Anthropic shipped Dreaming on May 6, 2026: a managed background consolidation pass that turns episodic conversation traces into semantic memory the next session can use. The OSS reflex is to clone it next weekend with Llama or Qwen. I sat with that and walked away. Full reasoning in Why I refused to build a Dreaming clone for OSS Claude.

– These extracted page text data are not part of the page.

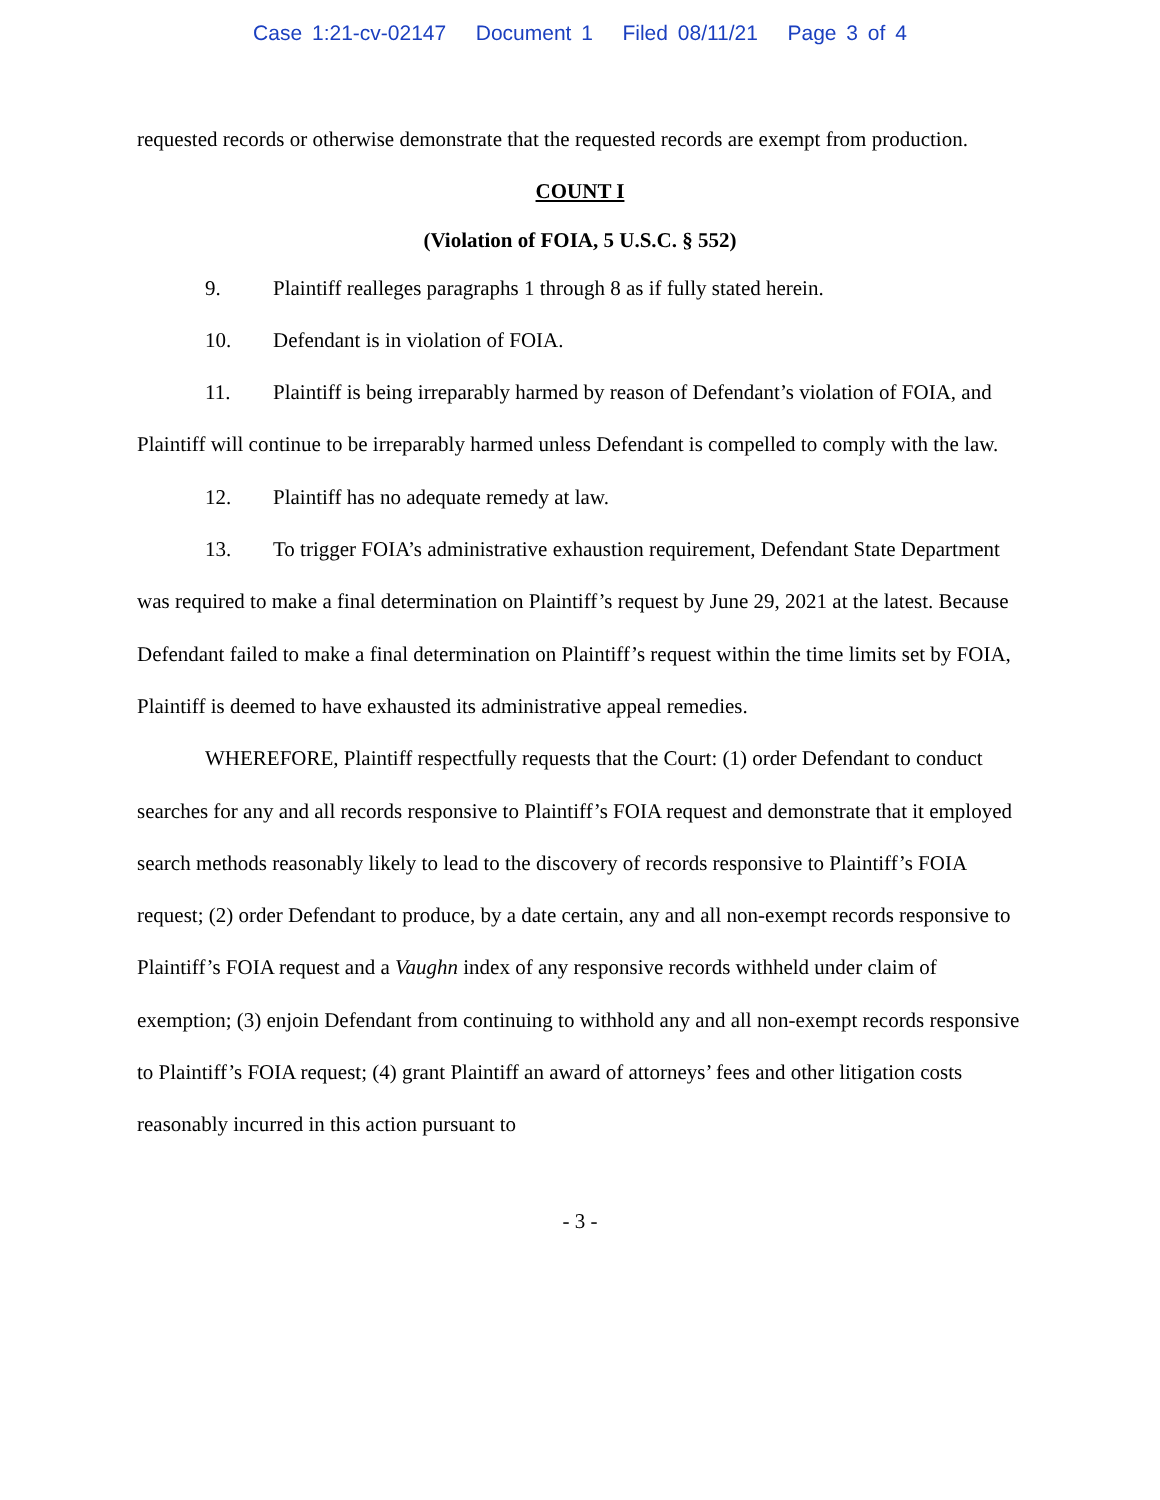Case 1:21-cv-02147 Document 1 Filed 08/11/21 Page 3 of 4
requested records or otherwise demonstrate that the requested records are exempt from production.
COUNT I
(Violation of FOIA, 5 U.S.C. § 552)
9. Plaintiff realleges paragraphs 1 through 8 as if fully stated herein.
10. Defendant is in violation of FOIA.
11. Plaintiff is being irreparably harmed by reason of Defendant’s violation of FOIA, and Plaintiff will continue to be irreparably harmed unless Defendant is compelled to comply with the law.
12. Plaintiff has no adequate remedy at law.
13. To trigger FOIA’s administrative exhaustion requirement, Defendant State Department was required to make a final determination on Plaintiff’s request by June 29, 2021 at the latest. Because Defendant failed to make a final determination on Plaintiff’s request within the time limits set by FOIA, Plaintiff is deemed to have exhausted its administrative appeal remedies.
WHEREFORE, Plaintiff respectfully requests that the Court: (1) order Defendant to conduct searches for any and all records responsive to Plaintiff’s FOIA request and demonstrate that it employed search methods reasonably likely to lead to the discovery of records responsive to Plaintiff’s FOIA request; (2) order Defendant to produce, by a date certain, any and all non-exempt records responsive to Plaintiff’s FOIA request and a Vaughn index of any responsive records withheld under claim of exemption; (3) enjoin Defendant from continuing to withhold any and all non-exempt records responsive to Plaintiff’s FOIA request; (4) grant Plaintiff an award of attorneys’ fees and other litigation costs reasonably incurred in this action pursuant to
- 3 -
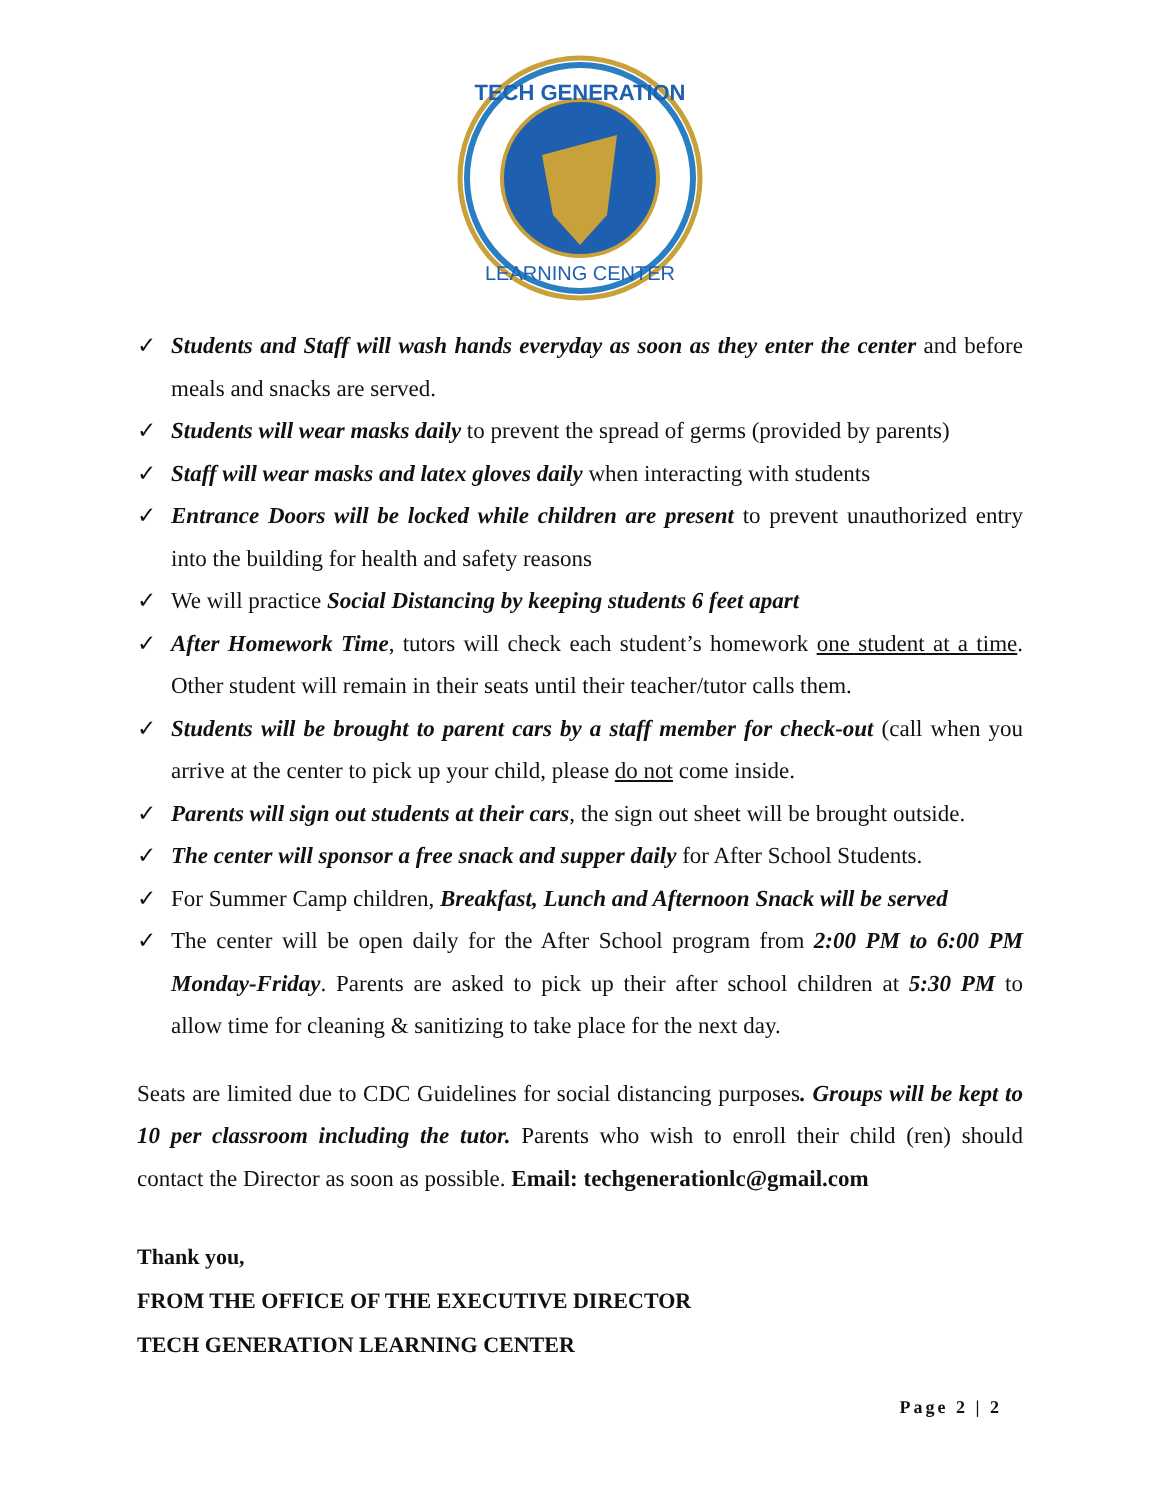TECH GENERATION
LEARNING CENTER
✓ Students and Staff will wash hands everyday as soon as they enter the center and before meals and snacks are served.
✓ Students will wear masks daily to prevent the spread of germs (provided by parents)
✓ Staff will wear masks and latex gloves daily when interacting with students
✓ Entrance Doors will be locked while children are present to prevent unauthorized entry into the building for health and safety reasons
✓ We will practice Social Distancing by keeping students 6 feet apart
✓ After Homework Time, tutors will check each student’s homework one student at a time. Other student will remain in their seats until their teacher/tutor calls them.
✓ Students will be brought to parent cars by a staff member for check-out (call when you arrive at the center to pick up your child, please do not come inside.
✓ Parents will sign out students at their cars, the sign out sheet will be brought outside.
✓ The center will sponsor a free snack and supper daily for After School Students.
✓ For Summer Camp children, Breakfast, Lunch and Afternoon Snack will be served
✓ The center will be open daily for the After School program from 2:00 PM to 6:00 PM Monday-Friday. Parents are asked to pick up their after school children at 5:30 PM to allow time for cleaning & sanitizing to take place for the next day.
Seats are limited due to CDC Guidelines for social distancing purposes. Groups will be kept to 10 per classroom including the tutor. Parents who wish to enroll their child (ren) should contact the Director as soon as possible. Email: techgenerationlc@gmail.com
Thank you,
FROM THE OFFICE OF THE EXECUTIVE DIRECTOR
TECH GENERATION LEARNING CENTER
Page 2 | 2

The short version: the consolidator IS the model. Run a smaller LLM to summarize, you get a different feature with the same name and lower quality. Plus deletion gets harder once memories are baked.

agentmemory is a different shape that solves the same job: pull-on-demand instead of push-in-background. The latency tax is real (200ms-2s on cold start). In exchange you get full reversibility, no derived artifacts, and the user can see exactly what was retrieved before it goes into the context.

Install

npm install @mukundakatta/agentmemory

Requires Node 20+. Pure ESM, zero runtime dependencies.

Three pieces

1. EpisodicStore

Append-only event log of agent interactions. Embedded at write time when an embedder is configured. Real deletes, no tombstones, no derived artifacts.

import { EpisodicStore } from "@mukundakatta/agentmemory";

const store = new EpisodicStore({
  embedder: async (text) => myEmbedder(text), // optional; falls back to keyword overlap
});

await store.append({
  sessionId: "user-42",
  kind: "user_message",
  text: "I prefer Postgres for the new project",
});

const hits = await store.retrieve("which database should I use", {
  sessionId: "user-42",
  topK: 5,
});

// Real delete: gone, no trace.
const eventId = hits[0].id;
store.deleteEvent(eventId);

// Retention policies are first-class:
store.deleteOlderThan(Date.now() - 30 * 24 * 60 * 60 * 1000);
store.deleteSession("user-42");

2. OnDemandSummarizer

The pull-model context builder. Bring your own LLM. The summary is shown in the trace, never silently injected.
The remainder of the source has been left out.